Crawler plug-ins

Crawler plug-ins are Java™ application programming interfaces (APIs) that you can use to change content or metadata in crawled documents.

Data source crawler plug-ins

You can apply business and security rules to enforce document-level security and add, update, or delete the crawled metadata and document content that is associated with documents in an index. The data source crawler plug-in APIs cannot be used with the web crawler.

You can also create a plug-in that extracts entries from archive files. The extracted files can then be parsed individually and included in collections.

Restriction: The following type B data source crawlers do not support plug-ins to extract or fetch documents from archive files:
  • Agent for Windows file systems crawler
  • BoardReader crawler
  • Case Manager crawler
  • Exchange Server crawler
  • FileNet P8 crawler
  • SharePoint crawler

Web crawler plug-ins

You can add fields to the HTTP request header that is sent to the origin server to request a document. You can also view the content, security tokens, and metadata of a document after the document is downloaded. You can add to, delete from, or replace any of these fields, or stop the document from being parsed.

Web crawler plug-ins support two kinds of filtering: prefetch and postparse. You can specify only a single Java class to be the web crawler plug-in, but because the prefetch and postparse plug-in behaviors are defined in two separate Java interfaces and because Java classes can implement any number of interfaces, the web crawler plug-in class can implement either or both behaviors.

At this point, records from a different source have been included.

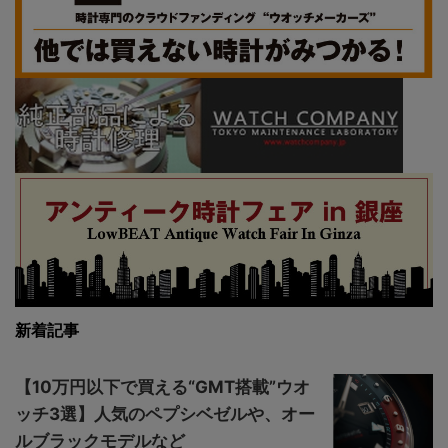
新着記事
【10万円以下で買える“GMT搭載”ウオ
ッチ3選】人気のペプシベゼルや、オー
ルブラックモデルなど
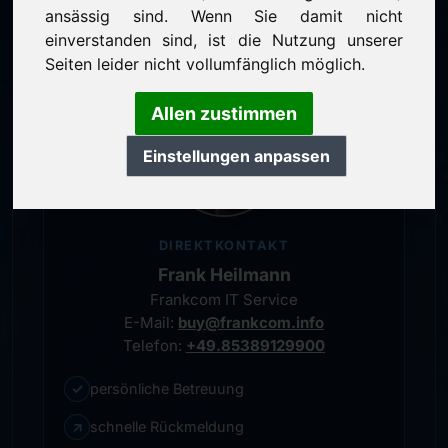
persönlicher Ansprechpartner
ansässig sind. Wenn Sie damit nicht
einverstanden sind, ist die Nutzung unserer
Seiten leider nicht vollumfänglich möglich.
Allen zustimmen
Einstellungen anpassen
DIREKTKONTAKT
Frank Heilmann
Frankcom IT Service
E-Mail:
buy@frankcom.info
Telefon:
+49.85389129900
✓
persönliche Betreuung
↗
schnelle Rückmeldung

The web crawler plug-in has two specific plug-in types:
Prefetch plug-in
A prefetch plug-in is called before the crawler downloads a document. Your plug-in is given the document URL, the fetch method, the HTTP version, and the HTTP request header. Your plug-in can use these elements to decide whether to modify the request header (for example, to add cookies) or even to cancel the download.
Postparse plug-in
The postparse plug-in is called after any download attempt. Before the plug-in is called, the target content is downloaded and parsed by the crawler. The plug-in is given the document URL, the metadata that is extracted by the crawler from various sources, and the document's content. The plug-in can determine whether to alter any of these items in the document and whether to save the content of the document before it is parsed.

Javadoc documentation for crawler plug-ins

For detailed information about each plug-in API, see the Javadoc documentation in the following directory: ES_INSTALL_ROOT/docs/api/.